== Data for processing ==
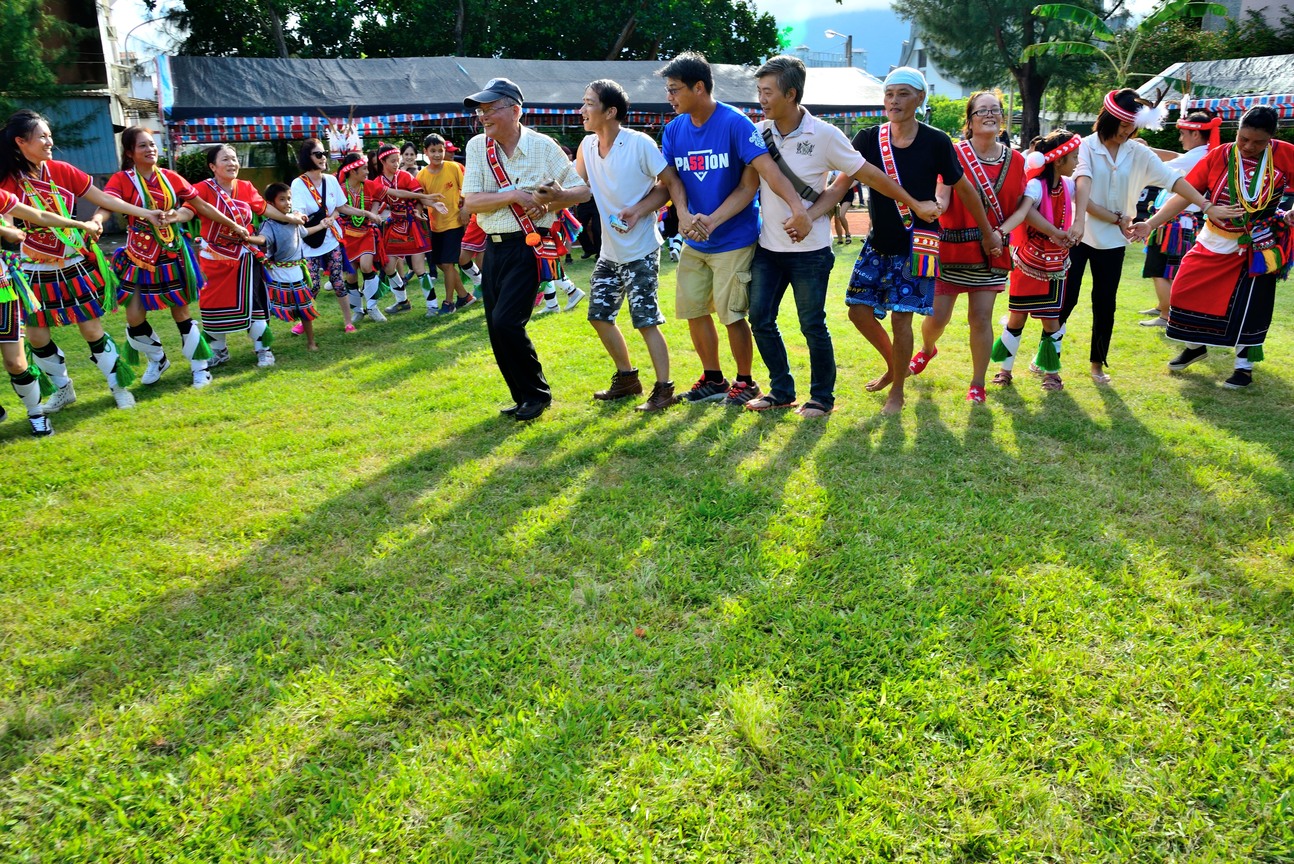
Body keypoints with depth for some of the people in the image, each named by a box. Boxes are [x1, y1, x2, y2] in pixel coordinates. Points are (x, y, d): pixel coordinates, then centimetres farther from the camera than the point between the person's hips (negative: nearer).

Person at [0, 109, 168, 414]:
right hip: (37, 272, 0)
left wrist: (146, 214, -1)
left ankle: (119, 386, 15)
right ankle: (63, 389, 24)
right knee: (36, 336, 5)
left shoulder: (62, 171, -4)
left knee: (92, 329, 2)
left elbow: (104, 199, 2)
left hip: (76, 266, 0)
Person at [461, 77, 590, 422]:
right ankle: (523, 397, 23)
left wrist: (557, 197, -19)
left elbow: (583, 190, 1)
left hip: (527, 246, -5)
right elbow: (470, 202, -4)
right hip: (494, 247, 5)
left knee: (506, 322, -16)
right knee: (496, 329, 7)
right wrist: (514, 195, -15)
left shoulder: (543, 146, -5)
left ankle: (537, 393, 4)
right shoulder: (477, 147, 4)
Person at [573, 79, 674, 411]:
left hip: (641, 250, -7)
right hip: (609, 250, 8)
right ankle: (626, 377, 28)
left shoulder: (640, 144, -16)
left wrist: (639, 210, -22)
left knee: (646, 320, -6)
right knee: (599, 315, 12)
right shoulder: (587, 146, 2)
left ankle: (663, 389, 6)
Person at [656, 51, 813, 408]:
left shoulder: (734, 123, -15)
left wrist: (799, 208, -36)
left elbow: (766, 169, -24)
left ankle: (745, 381, 20)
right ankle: (713, 379, 27)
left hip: (733, 241, -6)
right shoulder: (674, 130, 3)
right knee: (693, 310, 10)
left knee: (732, 315, -1)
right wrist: (685, 215, -21)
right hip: (693, 242, 6)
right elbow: (672, 179, -1)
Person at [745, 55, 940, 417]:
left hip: (810, 250, -4)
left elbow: (868, 174, -2)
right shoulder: (759, 132, 0)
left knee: (813, 325, 1)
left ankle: (822, 396, 19)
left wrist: (915, 204, 2)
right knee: (760, 319, 5)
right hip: (768, 247, 4)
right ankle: (781, 390, 22)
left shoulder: (824, 135, -10)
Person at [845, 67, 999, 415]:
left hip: (915, 247, -4)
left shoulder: (936, 142, -9)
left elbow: (963, 188, 2)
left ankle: (897, 392, 13)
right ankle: (893, 366, 30)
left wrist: (988, 233, 10)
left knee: (901, 317, -6)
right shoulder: (869, 139, -4)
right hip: (878, 243, 4)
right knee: (859, 309, 3)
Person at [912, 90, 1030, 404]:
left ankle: (977, 384, 13)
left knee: (981, 317, 0)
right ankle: (927, 349, 36)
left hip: (991, 252, 2)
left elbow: (1023, 206, 8)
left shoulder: (1015, 160, 5)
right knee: (937, 315, 1)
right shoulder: (954, 153, -4)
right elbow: (942, 198, -12)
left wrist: (1002, 230, -9)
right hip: (952, 248, -2)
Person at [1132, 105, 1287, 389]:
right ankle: (1195, 346, 30)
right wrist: (1151, 223, -22)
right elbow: (1185, 195, -12)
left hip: (1255, 248, -2)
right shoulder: (1218, 156, -9)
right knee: (1185, 291, 4)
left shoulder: (1284, 154, -10)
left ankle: (1244, 365, 19)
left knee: (1248, 307, 1)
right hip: (1213, 244, 2)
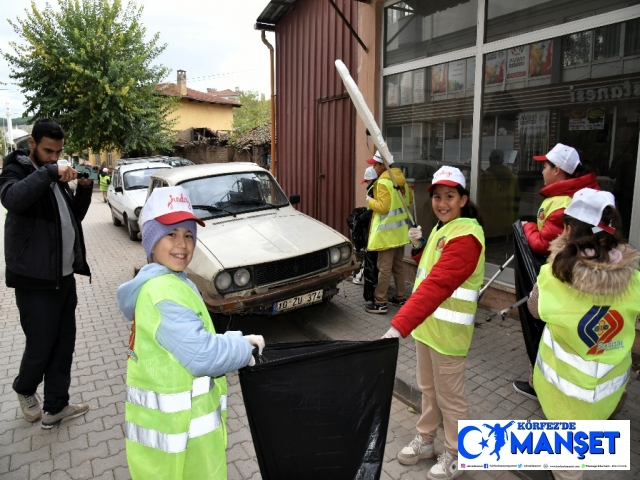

== Problem ==
Could you repeat all of the entries exactly, without any of the images?

== Response to the exercise ==
Body keypoints with depth for some of the people in the image, each named by a box. Boxes are [x1, y1, x2, y2] in pixel coordinates. Points are (x, y, d): pixel coordinates, then centimetres farther from the camera than the point between the person's hips (negative: nearer).

Person at [0, 109, 168, 414]:
right hip: (37, 272, 0)
left wrist: (146, 214, -1)
left ankle: (119, 386, 15)
right ankle: (63, 389, 24)
right knee: (36, 336, 5)
left shoulder: (62, 171, -4)
left knee: (92, 329, 2)
left elbow: (104, 199, 2)
left hip: (76, 266, 0)
Person at [461, 77, 590, 422]:
right ankle: (523, 397, 23)
left wrist: (557, 197, -19)
left elbow: (583, 190, 1)
left hip: (527, 246, -5)
right elbow: (470, 202, -4)
right hip: (494, 247, 5)
left knee: (506, 322, -16)
right knee: (496, 329, 7)
right wrist: (514, 195, -15)
left shoulder: (543, 146, -5)
left ankle: (537, 393, 4)
right shoulder: (477, 147, 4)
Person at [573, 79, 674, 411]:
left hip: (641, 250, -7)
right hip: (609, 250, 8)
right ankle: (626, 377, 28)
left shoulder: (640, 144, -16)
left wrist: (639, 210, -22)
left knee: (646, 320, -6)
right knee: (599, 315, 12)
right shoulder: (587, 146, 2)
left ankle: (663, 389, 6)
Person at [656, 51, 813, 408]:
left shoulder: (734, 123, -15)
left wrist: (799, 208, -36)
left elbow: (766, 169, -24)
left ankle: (745, 381, 20)
right ankle: (713, 379, 27)
left hip: (733, 241, -6)
right shoulder: (674, 130, 3)
right knee: (693, 310, 10)
left knee: (732, 315, -1)
right wrist: (685, 215, -21)
right hip: (693, 242, 6)
right elbow: (672, 179, -1)
Person at [745, 55, 940, 417]:
left hip: (810, 250, -4)
left elbow: (868, 174, -2)
right shoulder: (759, 132, 0)
left knee: (813, 325, 1)
left ankle: (822, 396, 19)
left wrist: (915, 204, 2)
right knee: (760, 319, 5)
right hip: (768, 247, 4)
right ankle: (781, 390, 22)
left shoulder: (824, 135, -10)
Person at [845, 67, 999, 415]:
left hip: (915, 247, -4)
left shoulder: (936, 142, -9)
left elbow: (963, 188, 2)
left ankle: (897, 392, 13)
right ankle: (893, 366, 30)
left wrist: (988, 233, 10)
left knee: (901, 317, -6)
right shoulder: (869, 139, -4)
right hip: (878, 243, 4)
right knee: (859, 309, 3)
Person at [912, 90, 1030, 404]:
left ankle: (977, 384, 13)
left knee: (981, 317, 0)
right ankle: (927, 349, 36)
left hip: (991, 252, 2)
left elbow: (1023, 206, 8)
left shoulder: (1015, 160, 5)
right knee: (937, 315, 1)
right shoulder: (954, 153, -4)
right elbow: (942, 198, -12)
left wrist: (1002, 230, -9)
right hip: (952, 248, -2)
Person at [1132, 105, 1287, 389]:
right ankle: (1195, 346, 30)
right wrist: (1151, 223, -22)
right elbow: (1185, 195, -12)
left hip: (1255, 248, -2)
right shoulder: (1218, 156, -9)
right knee: (1185, 291, 4)
left shoulder: (1284, 154, -10)
left ankle: (1244, 365, 19)
left knee: (1248, 307, 1)
right hip: (1213, 244, 2)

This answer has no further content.